Two years ago, Yoox landed its most prominent e-commerce partnership to date: a seven-year deal with the French luxury conglomerate Kering to manage the online stores of seven of its most popular labels, including Balenciaga, Alexander McQueen and Stella McCartney. The arrangement is structured as a joint venture, and Kering has said it is open to letting Yoox drive the online stores of its other brands, which include Gucci, Christopher Kane and Boucheron jewellery. Kering hopes the venture with Yoox can bolster its online sales to as much as €1 billion by 2018 — equivalent to around 10 percent of its revenue last year.
Yet despite this recent momentum, some analysts worry that Yoox risks losing its early advantages. Generalist e-tailers like Amazon and T-Mall in China are eager to grab a slice of the lucrative luxury pie. That shift could force companies like Yoox to adjust their strategy to confront a more crowded digital marketplace.
It might also mean that Yoox, which has spent so many years courting luxury companies, may one day wind up being pursued by one itself.
“I could foresee interest from one of the big groups, maybe even Kering itself — much in the same way that Richemont bought Net-a-Porter,” in 2010, said Mr. Guarino, the Paris analyst.
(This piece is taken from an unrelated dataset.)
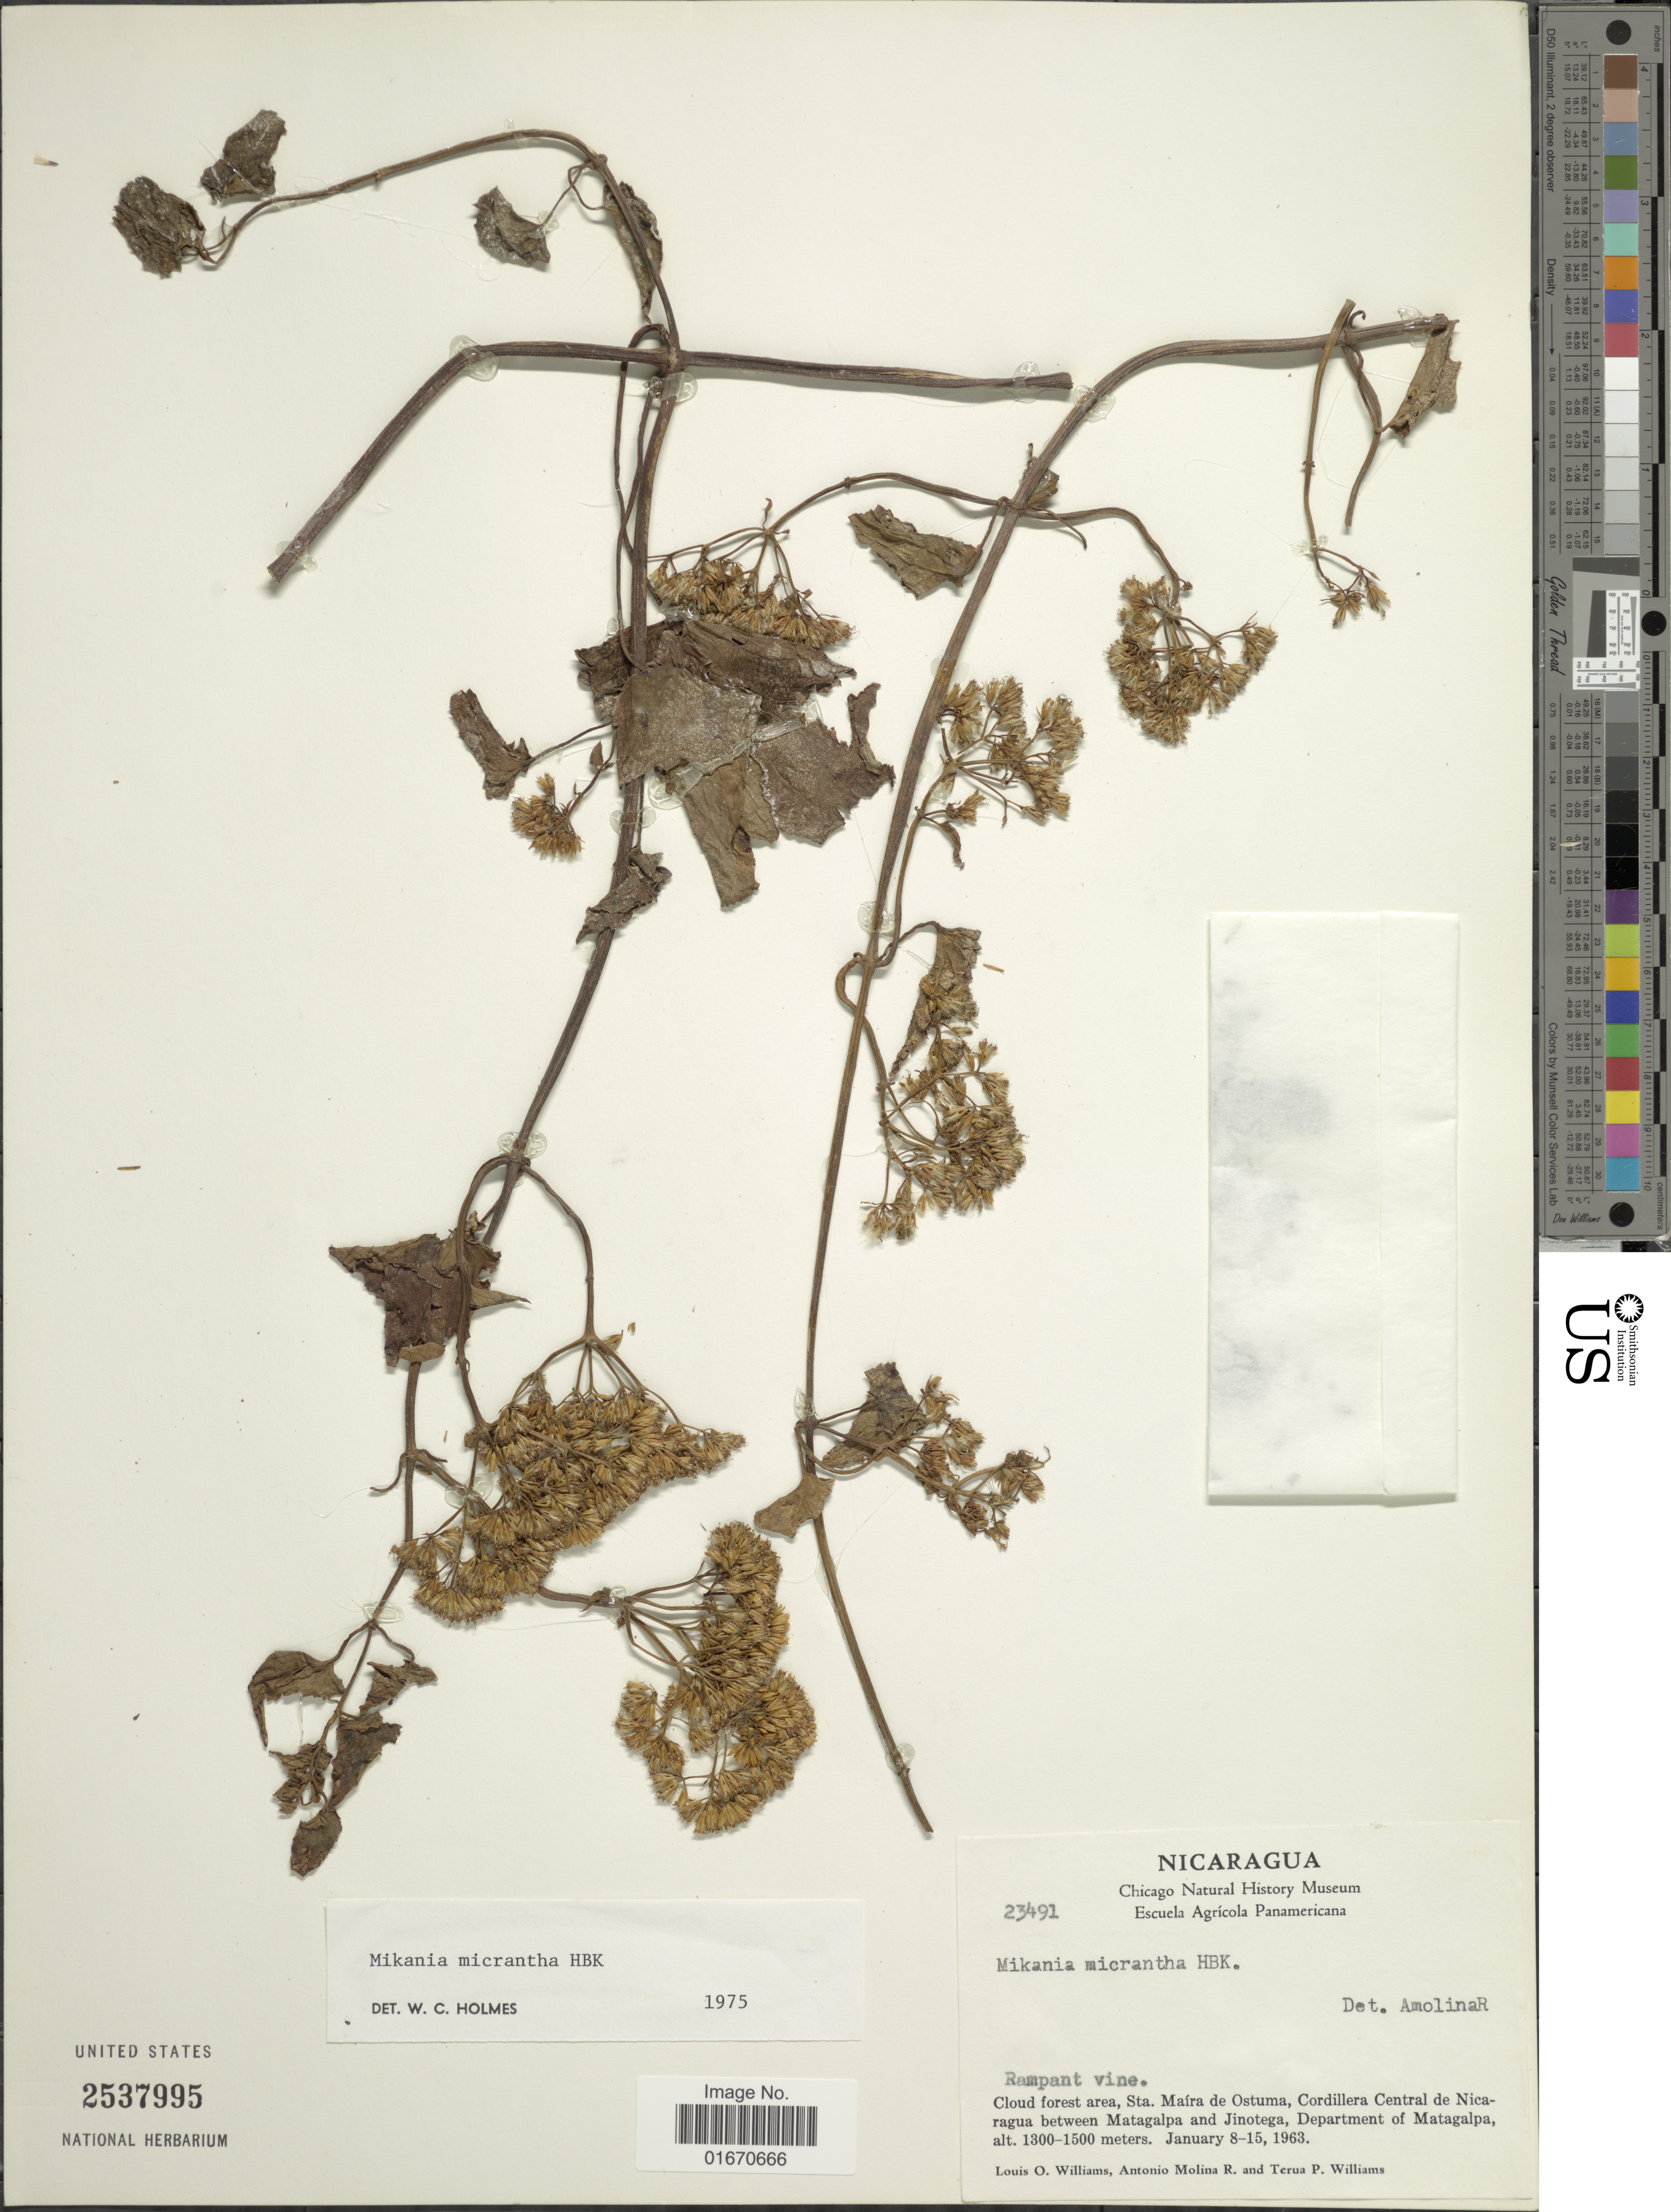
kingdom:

He noted that even Amazon itself has hinted that it may consider entering higher-margin sectors like fashion.
Mr. Marchetti would not comment on such speculation, saying he remained focused on expanding Yoox into new markets and new product categories, including accessories like sunglasses and jewelery, and even perfume. This year, the company began operating the online stores of the Italian interior design brand Kartell.
But Mr. Marchetti said he had no illusions about the rapidly changing dynamics of luxury retail. To try to keep a step ahead, he said Yoox was already adapting in response to expectations of web-savvy brands by offering consulting services that now include digital marketing, social media strategy and advanced customer analytics.
“We are someone to leverage on,” Mr. Marchetti said. “We provide the car, but for us the best thing is if we have a great driver. And the driver is the brand.”